Im Schatten des Mammutprojekts ePA kommt derweil der pikantere, weil sensiblere Part der Digitalisierung daher. Das Gesundheitsdatennutzungsgesetz soll die Grundlage zur Forschung mit pseudonymisierten Daten schaffen – und damit die Basis für Industrie und Forschung auf Weltniveau darstellen. „Zukunftsweisende Forschung wird erst dadurch möglich. […] Eigentlich ist alles da. Aber uns fehlen die Daten“, so der Gesundheitsminister. Neben der Datensicherheit verbürgte sich der Minister für die Ziele dieser neuen digitalen Wege – so orientiere man sich bei der Freigabe für Forschungsanfragen nicht an hochtrabenden oder unbekannten Namen sondern an der Forschungsqualität, die hinter dem Antrag steht. Anders ausgedrückt: Nicht nur Universitäten, auch private Unternehmen sollen forschen dürfen.
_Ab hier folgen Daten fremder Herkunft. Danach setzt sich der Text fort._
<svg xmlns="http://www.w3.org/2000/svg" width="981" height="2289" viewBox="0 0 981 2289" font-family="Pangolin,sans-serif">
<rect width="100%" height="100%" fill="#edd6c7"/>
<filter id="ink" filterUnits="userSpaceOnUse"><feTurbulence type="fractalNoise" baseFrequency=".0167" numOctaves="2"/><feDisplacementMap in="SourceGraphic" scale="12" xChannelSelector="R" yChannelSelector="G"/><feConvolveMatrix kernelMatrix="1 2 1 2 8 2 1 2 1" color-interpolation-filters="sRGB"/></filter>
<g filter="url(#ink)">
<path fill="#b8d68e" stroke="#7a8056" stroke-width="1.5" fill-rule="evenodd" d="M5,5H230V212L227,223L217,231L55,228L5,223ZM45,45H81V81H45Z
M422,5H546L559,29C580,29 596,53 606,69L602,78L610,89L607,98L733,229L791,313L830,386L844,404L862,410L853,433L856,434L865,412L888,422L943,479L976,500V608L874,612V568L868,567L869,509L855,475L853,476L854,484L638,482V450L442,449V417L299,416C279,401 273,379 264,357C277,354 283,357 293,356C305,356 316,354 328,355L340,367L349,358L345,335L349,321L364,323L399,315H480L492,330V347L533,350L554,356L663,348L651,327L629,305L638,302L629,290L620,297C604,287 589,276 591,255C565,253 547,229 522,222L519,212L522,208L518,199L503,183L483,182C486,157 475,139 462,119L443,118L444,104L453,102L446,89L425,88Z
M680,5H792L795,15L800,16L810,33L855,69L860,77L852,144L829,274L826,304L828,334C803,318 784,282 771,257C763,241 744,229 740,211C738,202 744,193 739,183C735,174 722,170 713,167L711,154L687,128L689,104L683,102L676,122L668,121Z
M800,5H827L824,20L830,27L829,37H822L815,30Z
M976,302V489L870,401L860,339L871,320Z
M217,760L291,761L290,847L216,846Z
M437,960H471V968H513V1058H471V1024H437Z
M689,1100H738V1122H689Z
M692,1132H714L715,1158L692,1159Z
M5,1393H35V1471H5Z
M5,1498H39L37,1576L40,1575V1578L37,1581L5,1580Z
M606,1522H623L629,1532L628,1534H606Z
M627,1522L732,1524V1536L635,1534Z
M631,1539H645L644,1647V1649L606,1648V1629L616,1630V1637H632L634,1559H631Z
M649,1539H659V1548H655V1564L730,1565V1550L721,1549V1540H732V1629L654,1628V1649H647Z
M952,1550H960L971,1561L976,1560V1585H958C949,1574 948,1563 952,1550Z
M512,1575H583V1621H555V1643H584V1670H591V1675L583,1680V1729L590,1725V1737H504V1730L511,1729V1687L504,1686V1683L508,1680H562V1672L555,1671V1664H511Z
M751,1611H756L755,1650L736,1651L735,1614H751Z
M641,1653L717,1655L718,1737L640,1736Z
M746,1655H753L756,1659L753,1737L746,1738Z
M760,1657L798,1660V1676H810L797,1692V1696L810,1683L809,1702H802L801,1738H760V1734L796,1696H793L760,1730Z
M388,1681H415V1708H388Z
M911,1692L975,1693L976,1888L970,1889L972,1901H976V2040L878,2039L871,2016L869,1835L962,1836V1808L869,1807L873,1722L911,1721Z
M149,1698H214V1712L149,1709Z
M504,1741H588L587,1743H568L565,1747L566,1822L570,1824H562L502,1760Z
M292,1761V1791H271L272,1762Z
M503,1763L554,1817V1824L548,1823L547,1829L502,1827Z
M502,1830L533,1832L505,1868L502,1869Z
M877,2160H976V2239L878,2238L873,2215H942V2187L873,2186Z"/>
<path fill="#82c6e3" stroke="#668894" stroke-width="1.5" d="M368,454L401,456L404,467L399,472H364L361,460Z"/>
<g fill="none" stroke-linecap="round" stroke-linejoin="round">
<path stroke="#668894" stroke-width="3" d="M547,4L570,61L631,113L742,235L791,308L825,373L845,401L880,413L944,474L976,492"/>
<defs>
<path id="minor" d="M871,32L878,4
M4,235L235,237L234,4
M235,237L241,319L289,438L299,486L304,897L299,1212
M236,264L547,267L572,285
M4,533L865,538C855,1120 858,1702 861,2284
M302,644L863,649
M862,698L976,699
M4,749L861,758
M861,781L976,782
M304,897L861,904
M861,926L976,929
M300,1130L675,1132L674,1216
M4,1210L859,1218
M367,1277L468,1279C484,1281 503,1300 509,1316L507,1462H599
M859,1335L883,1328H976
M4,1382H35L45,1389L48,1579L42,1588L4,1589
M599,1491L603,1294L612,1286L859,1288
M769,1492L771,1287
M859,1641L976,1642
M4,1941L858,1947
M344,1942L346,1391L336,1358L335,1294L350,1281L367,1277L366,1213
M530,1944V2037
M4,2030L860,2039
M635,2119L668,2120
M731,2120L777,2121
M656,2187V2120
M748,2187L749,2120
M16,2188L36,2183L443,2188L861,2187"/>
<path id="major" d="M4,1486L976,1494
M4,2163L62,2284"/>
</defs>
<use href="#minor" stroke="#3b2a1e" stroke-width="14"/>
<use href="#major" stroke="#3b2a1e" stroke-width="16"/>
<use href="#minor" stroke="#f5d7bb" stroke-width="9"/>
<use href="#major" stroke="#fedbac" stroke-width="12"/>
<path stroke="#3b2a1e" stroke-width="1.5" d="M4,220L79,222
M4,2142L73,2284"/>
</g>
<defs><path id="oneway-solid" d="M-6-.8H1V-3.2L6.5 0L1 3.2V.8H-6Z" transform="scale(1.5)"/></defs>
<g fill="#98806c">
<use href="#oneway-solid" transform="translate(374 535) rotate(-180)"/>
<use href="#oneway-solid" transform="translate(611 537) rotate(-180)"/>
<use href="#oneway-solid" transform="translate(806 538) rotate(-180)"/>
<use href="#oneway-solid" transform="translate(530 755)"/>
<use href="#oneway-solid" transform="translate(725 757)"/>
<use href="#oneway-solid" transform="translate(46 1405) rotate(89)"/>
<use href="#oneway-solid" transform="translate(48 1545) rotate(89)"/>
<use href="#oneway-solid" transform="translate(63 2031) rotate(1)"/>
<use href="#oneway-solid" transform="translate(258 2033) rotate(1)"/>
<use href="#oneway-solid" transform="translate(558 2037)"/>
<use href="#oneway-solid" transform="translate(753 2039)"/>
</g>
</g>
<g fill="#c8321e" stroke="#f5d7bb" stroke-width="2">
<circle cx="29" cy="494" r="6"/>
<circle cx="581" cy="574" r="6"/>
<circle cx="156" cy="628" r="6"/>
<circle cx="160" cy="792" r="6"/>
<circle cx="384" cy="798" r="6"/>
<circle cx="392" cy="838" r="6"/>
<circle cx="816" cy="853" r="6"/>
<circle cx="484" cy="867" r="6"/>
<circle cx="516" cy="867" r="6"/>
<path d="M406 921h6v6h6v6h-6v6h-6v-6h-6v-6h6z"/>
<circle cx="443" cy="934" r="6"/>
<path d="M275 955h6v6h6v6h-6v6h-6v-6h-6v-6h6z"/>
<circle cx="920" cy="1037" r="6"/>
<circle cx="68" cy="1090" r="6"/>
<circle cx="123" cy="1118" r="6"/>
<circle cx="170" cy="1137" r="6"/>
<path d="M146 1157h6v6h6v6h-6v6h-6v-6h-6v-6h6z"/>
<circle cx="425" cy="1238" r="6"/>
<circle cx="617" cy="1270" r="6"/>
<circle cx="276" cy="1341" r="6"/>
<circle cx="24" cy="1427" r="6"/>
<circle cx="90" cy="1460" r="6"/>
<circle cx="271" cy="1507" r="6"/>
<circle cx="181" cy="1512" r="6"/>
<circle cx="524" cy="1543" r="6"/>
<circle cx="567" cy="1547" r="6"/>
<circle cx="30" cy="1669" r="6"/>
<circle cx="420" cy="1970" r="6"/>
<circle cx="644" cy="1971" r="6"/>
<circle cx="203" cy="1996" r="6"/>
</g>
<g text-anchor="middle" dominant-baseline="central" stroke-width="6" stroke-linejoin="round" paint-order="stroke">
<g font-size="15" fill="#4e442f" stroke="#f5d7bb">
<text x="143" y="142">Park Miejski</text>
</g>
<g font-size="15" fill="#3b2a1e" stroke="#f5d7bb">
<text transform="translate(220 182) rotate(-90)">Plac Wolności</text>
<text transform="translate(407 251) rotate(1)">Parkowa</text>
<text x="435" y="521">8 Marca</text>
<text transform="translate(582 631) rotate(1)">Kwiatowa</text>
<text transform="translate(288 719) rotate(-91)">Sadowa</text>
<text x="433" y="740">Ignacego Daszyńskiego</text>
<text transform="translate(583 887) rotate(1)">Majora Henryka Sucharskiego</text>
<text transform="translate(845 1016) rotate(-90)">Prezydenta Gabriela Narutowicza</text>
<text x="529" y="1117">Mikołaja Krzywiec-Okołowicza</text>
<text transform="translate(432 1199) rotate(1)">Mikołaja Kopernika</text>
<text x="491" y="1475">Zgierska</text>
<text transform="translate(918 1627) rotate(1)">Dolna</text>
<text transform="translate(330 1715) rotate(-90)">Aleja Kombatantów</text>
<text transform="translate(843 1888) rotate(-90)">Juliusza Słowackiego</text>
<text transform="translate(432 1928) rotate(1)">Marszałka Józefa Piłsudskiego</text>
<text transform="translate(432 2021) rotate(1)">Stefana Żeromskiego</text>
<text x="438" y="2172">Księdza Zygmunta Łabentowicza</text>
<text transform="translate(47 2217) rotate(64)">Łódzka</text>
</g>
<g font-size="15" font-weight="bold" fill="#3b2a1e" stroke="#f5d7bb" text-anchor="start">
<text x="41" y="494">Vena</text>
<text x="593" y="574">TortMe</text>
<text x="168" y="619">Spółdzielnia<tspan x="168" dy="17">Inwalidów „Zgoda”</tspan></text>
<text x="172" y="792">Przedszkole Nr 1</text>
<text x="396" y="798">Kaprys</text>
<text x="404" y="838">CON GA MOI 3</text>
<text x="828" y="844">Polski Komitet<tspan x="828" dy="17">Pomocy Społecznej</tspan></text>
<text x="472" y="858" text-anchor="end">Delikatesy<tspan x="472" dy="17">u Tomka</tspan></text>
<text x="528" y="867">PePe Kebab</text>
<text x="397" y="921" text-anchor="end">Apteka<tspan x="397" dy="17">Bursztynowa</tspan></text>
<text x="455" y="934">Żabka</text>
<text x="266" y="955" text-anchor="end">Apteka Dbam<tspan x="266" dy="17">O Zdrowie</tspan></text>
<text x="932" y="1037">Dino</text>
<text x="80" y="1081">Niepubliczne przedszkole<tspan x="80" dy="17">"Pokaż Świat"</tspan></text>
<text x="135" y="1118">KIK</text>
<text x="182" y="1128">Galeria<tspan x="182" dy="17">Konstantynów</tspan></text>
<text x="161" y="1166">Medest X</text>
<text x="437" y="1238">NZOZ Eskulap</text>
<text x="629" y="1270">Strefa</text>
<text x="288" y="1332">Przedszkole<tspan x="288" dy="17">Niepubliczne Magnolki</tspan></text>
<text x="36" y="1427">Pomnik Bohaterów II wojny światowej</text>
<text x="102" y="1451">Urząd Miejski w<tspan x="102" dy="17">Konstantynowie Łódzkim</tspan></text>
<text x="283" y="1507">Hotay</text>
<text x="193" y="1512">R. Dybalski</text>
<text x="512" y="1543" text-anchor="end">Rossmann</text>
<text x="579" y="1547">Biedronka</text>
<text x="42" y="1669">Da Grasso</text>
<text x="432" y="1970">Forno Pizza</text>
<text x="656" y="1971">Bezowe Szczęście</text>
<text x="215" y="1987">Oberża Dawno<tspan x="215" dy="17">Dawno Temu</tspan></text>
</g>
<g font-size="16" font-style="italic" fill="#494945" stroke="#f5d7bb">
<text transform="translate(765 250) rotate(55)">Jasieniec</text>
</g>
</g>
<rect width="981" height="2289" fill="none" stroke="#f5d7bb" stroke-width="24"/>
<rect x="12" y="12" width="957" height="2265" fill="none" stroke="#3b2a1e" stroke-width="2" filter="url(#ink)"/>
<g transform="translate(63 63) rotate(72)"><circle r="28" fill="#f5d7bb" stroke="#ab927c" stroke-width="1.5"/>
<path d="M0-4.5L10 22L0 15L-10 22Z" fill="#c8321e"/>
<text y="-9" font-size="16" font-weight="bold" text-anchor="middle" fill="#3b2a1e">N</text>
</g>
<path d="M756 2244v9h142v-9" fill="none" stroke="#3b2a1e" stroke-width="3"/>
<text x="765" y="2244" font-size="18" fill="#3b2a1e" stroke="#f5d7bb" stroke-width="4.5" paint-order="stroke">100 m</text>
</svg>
Für mehr Aufmerksamkeit sorgte derweil ein ganz anderes Steckenpferd des Ministers: die künstliche Intelligenz. In Zeiten, wo Programme eigen“händig“ Texte schreiben, die Robotik industrielle Fertigungen optimiert, computergesteuerte Operationen zunehmen, darf auch die medizinische (Daten-)Verwaltung nicht hintanstehen. Dass der Gebrauch der KI im Gesundheitssektor – weder im praktischen behandelnden Alltag noch in der Forschung – grade erst am Anfang steht und die Menge Einsatzmöglichkeiten kaum abzusehen ist, ist weithin Konsens. Ebenso, dass sich das exponentiell wachsende Wissen der Maschinen aus eben jenen zuvor angelegten Daten speist, ist evident – tut es das in anderen Branchen bereits ebenso erfolgreich.
Nur geht es da nicht um Diagnosen, Medikamente und zuletzt Menschenleben. Mit welchen Algorithmen man die Maschinen also nun arbeiten und lernen lässt, wie das „Machine Learning“ gestaltet werden soll und wie man mit den Datenmengen umgeht, gelte es in naher Zukunft festzulegen. Eine nächste Station auf der KI-Reise ist der Juli: Dann will der Minister US-amerikanische und andere medizinische KI-Forschungszentren nach Berlin laden und die Köpfe zusammenstecken.
Nicht etwa durch Maschinen wird der nächste Kopf im Namen der Digitalisierung ersetzt. Der dazugehörige Name: Markus Leyck Dieken, ehemals Pharmamanager. Der seit 2019 amtierende Gematik-Chef ließ zwar – ebenso wie Lauterbach – keine Gelegenheit aus, um im Rahmen der DMEA Business-as-usual vorzuführen. Doch das Getuschel blieb. Die von The Pioneer am Morgen des ersten DMEA-Tags lancierte Nachricht von Leyck-Diekens Demission wurde vom BMG zwar dementiert, bekannt ist aber auch: Die Kritik am Gematik-Chef nahm zuletzt zu. Dazu kommt: Im Rahmen des Digitalgesetzes soll die Gesellschaft für Telematik ohnehin vollständig verstaatlich werden. Der Vertrag des Geschäftsführers endet im Sommer 2024.